The Silent Crisis in Lung Health
Every year, respiratory diseases claim over 4 million lives globally. During the COVID-19 pandemic, we witnessed firsthand how critical early detection is for lung conditions. But with radiologists overwhelmed and diagnostic resources scarce in many regions, there’s an urgent need for accessible screening tools.
Enter X-RayGuard - our open-source deep learning solution that brings hospital-grade diagnostic capabilities to any device with a camera.
How X-RayGuard Works
Cutting-Edge Architecture
from tensorflow.keras.applications import MobileNetV2
model = tf.keras.Sequential([
MobileNetV2(input_shape=(96,96,3),
GlobalAveragePooling2D(),
Dense(64, activation='relu'),
Dropout(0.3),
Dense(3, activation='softmax') # COVID/Normal/Pneumonia
])
Our transfer learning approach leverages MobileNetV2’s powerful feature extraction capabilities, fine-tuned with specialized layers for medical imaging. The model accepts 96x96 pixel X-ray images and outputs probability distributions across three critical classes.

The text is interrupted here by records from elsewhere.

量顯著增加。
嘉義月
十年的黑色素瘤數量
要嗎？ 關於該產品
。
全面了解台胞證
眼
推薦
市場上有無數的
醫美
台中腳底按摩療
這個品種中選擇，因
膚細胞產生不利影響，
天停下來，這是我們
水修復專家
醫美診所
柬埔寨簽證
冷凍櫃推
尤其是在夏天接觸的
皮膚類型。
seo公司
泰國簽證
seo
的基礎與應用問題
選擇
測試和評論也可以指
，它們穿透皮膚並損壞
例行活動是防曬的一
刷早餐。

Unprecedented Transparency
What sets LungVisionAI apart is its explainability through Grad-CAM technology:
Model highlights decision regions - critical for doctor validation
Performance That Matters
Metric | COVID-19 | Normal | Pneumonia |
---|---|---|---|
Precision | 89% | 95% | 94% |
Recall | 88% | 96% | 92% |
F1-Score | 88% | 95% | 93% |
Overall Accuracy: 93.5% - validated on 3,031 test images from diverse sources.
GitHub Repository
Disclaimer: Always validate AI predictions with certified medical professionals. This tool assists but doesn’t replace human diagnosis.